The influence of sea-land moisture transport on coastal zone is very obvious (Guo-Sheng and Wang 2012), and satellite images obtained are often covered by clouds, thus the time period of the images chosen in this paper is not completely consistent to make sure the all earth objects could be read. Finally, imagery series data from 1980 to 2014 in about 6 or 8 year time interval were used to quantify the spatial–temporal changes in coastal ecosystems. Even though, in some years, there are still some areas where there is no fully applicable image, so some images of adjacent years are used to supplement or replace data. All the images used in this paper were listed as shown in Table 1.
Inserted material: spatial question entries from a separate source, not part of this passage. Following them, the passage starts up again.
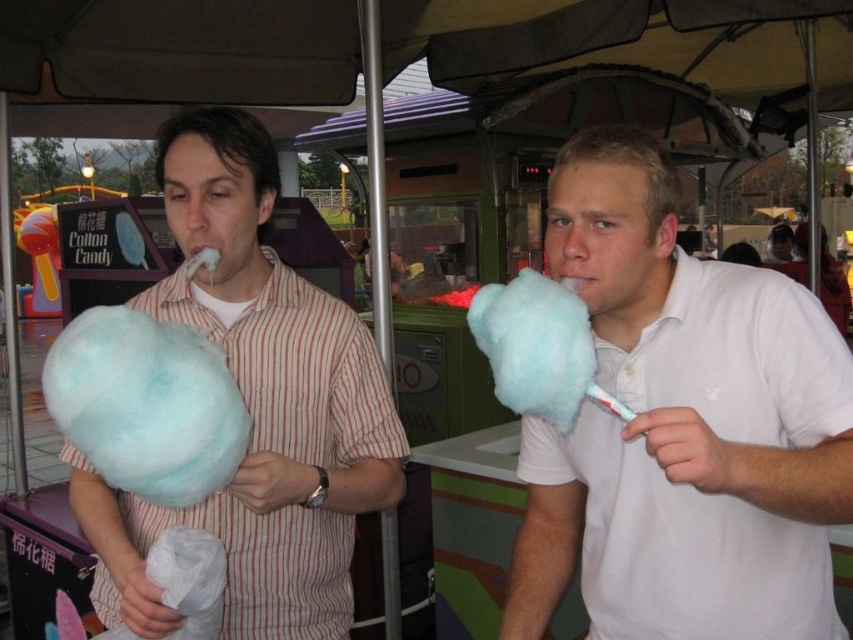
Question: Which of the following is the closest to the observer?

Choices:
 (A) (734, 422)
 (B) (213, 132)

Answer: (A)

Question: Which point appears farthest from the camera in this image?

Choices:
 (A) (196, 145)
 (B) (804, 547)

Answer: (A)

Question: Considering the relative positions of white cotton candy at center and matte cotton candy at left in the image provided, where is white cotton candy at center located with respect to matte cotton candy at left?

Choices:
 (A) left
 (B) right

Answer: (B)

Question: Does matte cotton candy at left have a larger size compared to light blue fluffy cotton candy at left?

Choices:
 (A) no
 (B) yes

Answer: (B)

Question: Considering the real-world distances, which object is farthest from the white cotton candy at center?

Choices:
 (A) matte cotton candy at left
 (B) light blue fluffy cotton candy at left

Answer: (B)

Question: Is white cotton candy at center to the right of matte cotton candy at left from the viewer's perspective?

Choices:
 (A) no
 (B) yes

Answer: (B)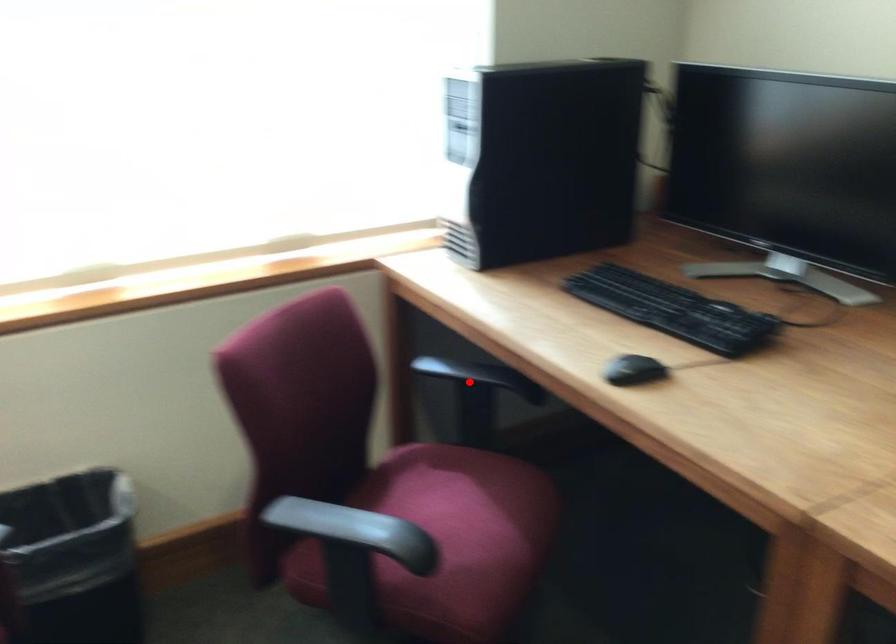
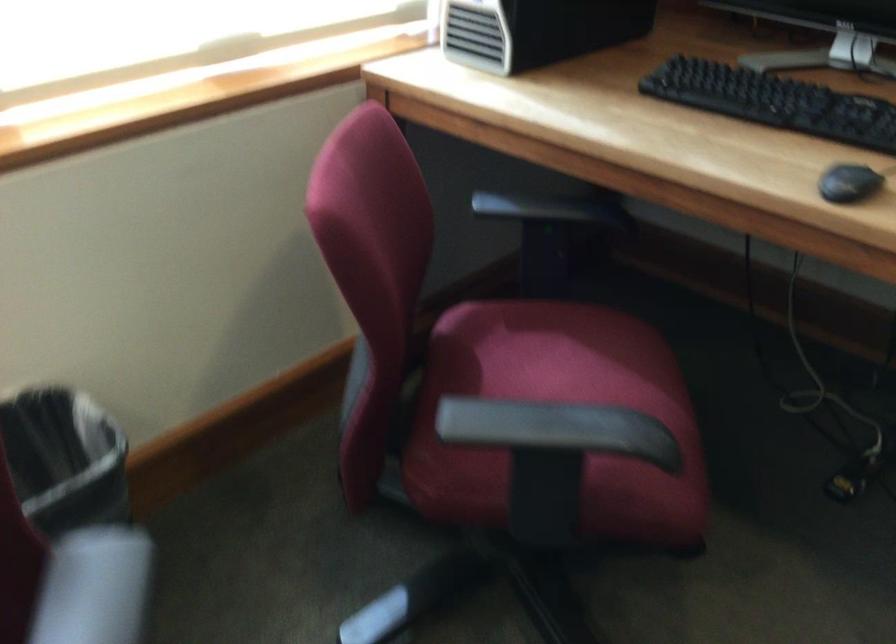
The point at the highlighted location is marked in the first image. Where is the corresponding point in the second image?

(555, 216)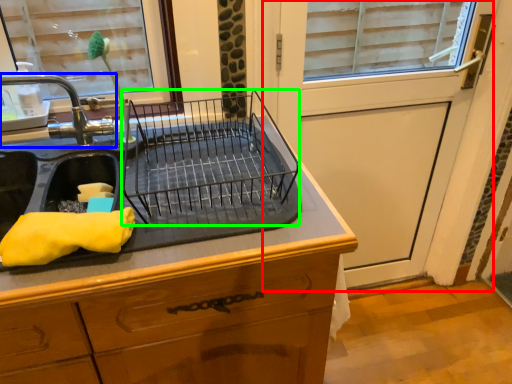
Question: Which object is the farthest from screen door (highlighted by a red box)? Choose among these: tap (highlighted by a blue box) or appliance (highlighted by a green box).

Choices:
 (A) tap
 (B) appliance

Answer: (A)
Table 1 List of the collected remote sensing images

Each image was corrected and geo-referenced to the WGS 84 datum and UTM Zone 51 North coordinate system based on 1:50,000 topographic maps. Each remote sensing image was precisely geometrically corrected, and all the geometric correction with the nearest neighbor resembling resulted in the root mean square error (RMSE) of less than 0.5 pixels. Atmospheric correction is an essential process in quantitative remote sensing studies, and this paper used DOS (Dark object subtraction)-Iterationv method to complete this procedure, as this method can achieve better results and can thus be a more reasonable correction model than the other methods (L. Cui et al. 2014).

Other data that were gathered and processed: Jiangsu coastal 1:200 000 vegetation survey map (1980), Jiangsu 1: 200 000 land use survey map (1980), Jiangsu 1: 200 000 topographic survey map (1980) (Data from http://www.geodata.cn). All the survey maps were scanned, registered, and traced into vectors with reference to 1: 250 000 basic maps by ArcGis10.0. The transition matrices were then computed and analyzed by using Excel and SPSS statistics software (Liao et al. 2014a).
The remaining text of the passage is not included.